> [SET OF TASKS]:
a: Answer these questions about the WiredTiger benchmark page:
(i) How much RAM does the AWS c3.8xlarge instance have?
(ii) What compression is used in place of zlib?
(iii) In the Fill Sequential run with 50 million operations, how many ops/sec did WiredTiger reach?
b: Carry the WiredTiger benchmark page further from where it stops.

> [TEXT SEGMENT]:
WiredTiger Performance Benchmarks - wiredtiger/rocksdb GitHub Wiki

Introduction

Running a scaled down version of the RocksDB benchmarks from here: https://github.com/facebook/rocksdb/wiki/Performance-Benchmarks

The benchmark is based on the original LevelDB benchmark, but the operation counts are extended significantly.

Running with 50 million operations, instead of a billion used in the original RocksDB version (I am not patient, and my hardware is more constrained). I'm also using snappy compression instead of zlib.

Running on an AWS c3.8xlarge instance:

  • 32 cores of Xeon E5-2680 CPU
  • 60GB RAM
  • 2x320GB SSD drives

General settings:

The benchmarks were run with:

  • 50 and 200 million operations (unless otherwise stated)
  • 1 GB cache size (RocksDB has several other caches as well)
  • 800 byte records (quite large)
  • 16 byte keys
  • WiredTiger develop branch at Git commit: 6881a66651755ed0a46560fee9e49fd886d82edb
  • RocksDB master branch at Git commit: 930cb0b9ee12c18eb461ef78748ed5b9bcf80d98
  • WiredTiger RocksDB fork on wiredtiger branch at Git commit: 5a064e377f983e9b3335b4401fc848b0b23730b1

Fill Sequential

50 million operations

Measurement WiredTiger RocksDB
Ops/sec 386842 228285
micros/op 2.73 4.38
Throughput (MB/s) 285 177
99% Latency 3.99 6.82
99.99% Latency 38.67 30.98
Max Latency 162095 213925
DB size (GB) 29 40

200 million operations

Measurement WiredTiger RocksDB
Ops/sec 349930 226305
micros/op 2.86 4.41
Throughput (MB/s) 272 176
99% Latency 4.35 6.75
99.99% Latency 39.4 34
Max Latency 392138 214074
DB size (GB) 115 159

Notes:

  • This test artificially loads all the items into the RocksDB database at the final level. Thus skipping all of the "normal" LSM merge overhead. WiredTiger is loading into the LSM tree and doing background merges.
  • The test is also single threaded. WiredTiger should be able to increase the throughput with multiple threads, if there is I/O capacity.

Fill Random

50 million operations

Measurement WiredTiger RocksDB
Ops/sec 296399 229644
micros/op 3.37 4.355
Throughput (MB/s) 230 178
99% Latency 10.6 6.77
99.99% Latency 88 19.74
Max Latency 34444 213805
DB size (GB) 18 25

200 million operations

Measurement WiredTiger RocksDB
Ops/sec 295439 227928
micros/op 3.38 4.38
Throughput (MB/s) 229 177
99% Latency 10.6 6.5
99.99% Latency 96 22
Max Latency 204659 214027
DB size (GB) 115 100

Notes:

  • The database size referenced from a fill random is measured after allowing a compact operation to finish.
  • The database size when populated with fill random is smaller than with fill sequential, because not all keys in the range are inserted (and some keys are inserted multiple times). For this reason benchmarks that follow a populate phase should be based on a database generated via fill sequential, followed by an overwrite (the overwrite avoids any tricks re: loading sequentially).

> [DATASET CONTENT]:
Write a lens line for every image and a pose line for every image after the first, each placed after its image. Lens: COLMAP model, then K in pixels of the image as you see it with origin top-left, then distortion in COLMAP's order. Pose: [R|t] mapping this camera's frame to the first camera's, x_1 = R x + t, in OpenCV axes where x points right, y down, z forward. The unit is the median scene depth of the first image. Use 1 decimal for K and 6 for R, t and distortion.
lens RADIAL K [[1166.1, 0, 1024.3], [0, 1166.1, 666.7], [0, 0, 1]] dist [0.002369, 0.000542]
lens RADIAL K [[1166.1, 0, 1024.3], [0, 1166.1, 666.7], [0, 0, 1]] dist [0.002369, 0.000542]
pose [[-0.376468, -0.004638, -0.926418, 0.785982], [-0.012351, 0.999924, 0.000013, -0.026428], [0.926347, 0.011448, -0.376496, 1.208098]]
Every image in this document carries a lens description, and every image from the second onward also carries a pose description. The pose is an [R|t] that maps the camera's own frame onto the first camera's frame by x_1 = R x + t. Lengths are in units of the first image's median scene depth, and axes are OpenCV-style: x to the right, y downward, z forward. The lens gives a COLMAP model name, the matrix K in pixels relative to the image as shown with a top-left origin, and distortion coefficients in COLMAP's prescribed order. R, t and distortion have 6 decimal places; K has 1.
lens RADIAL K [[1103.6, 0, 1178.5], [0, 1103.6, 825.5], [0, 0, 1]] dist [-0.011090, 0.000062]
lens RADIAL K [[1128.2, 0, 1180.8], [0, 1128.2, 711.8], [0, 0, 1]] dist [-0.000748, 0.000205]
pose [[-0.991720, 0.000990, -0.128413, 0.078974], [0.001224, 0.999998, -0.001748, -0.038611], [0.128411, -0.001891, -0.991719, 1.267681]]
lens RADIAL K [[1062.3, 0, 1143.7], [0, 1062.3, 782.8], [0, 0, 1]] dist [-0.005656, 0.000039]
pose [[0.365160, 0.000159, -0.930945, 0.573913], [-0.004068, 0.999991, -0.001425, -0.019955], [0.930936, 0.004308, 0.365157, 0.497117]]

> [SOLVED TASKS]:
a:
(i) 60GB
(ii) Snappy
(iii) 386842

b:
Overwrite

50 million operations

Measurement WiredTiger RocksDB
Ops/sec 301910 41720
micros/op 3.31 23.97
Throughput (MB/s) 234 32
99% Latency 10.6 1047
99.99% Latency 88 1199
Max Latency 32596 3208136
DB size (GB) 47 51

200 million operations

Measurement WiredTiger RocksDB
Ops/sec 292151 17954
micros/op 3.42 55.7
Throughput (MB/s) 227 14
99% Latency 10.7 1142
99.99% Latency 108 1199
Max Latency 1294245 6528779
DB size (GB) 221 180

Notes:

  • This is a more realistic test than the fill random and fill sequential tests, it equates to loading into an LSM tree that already contains some data.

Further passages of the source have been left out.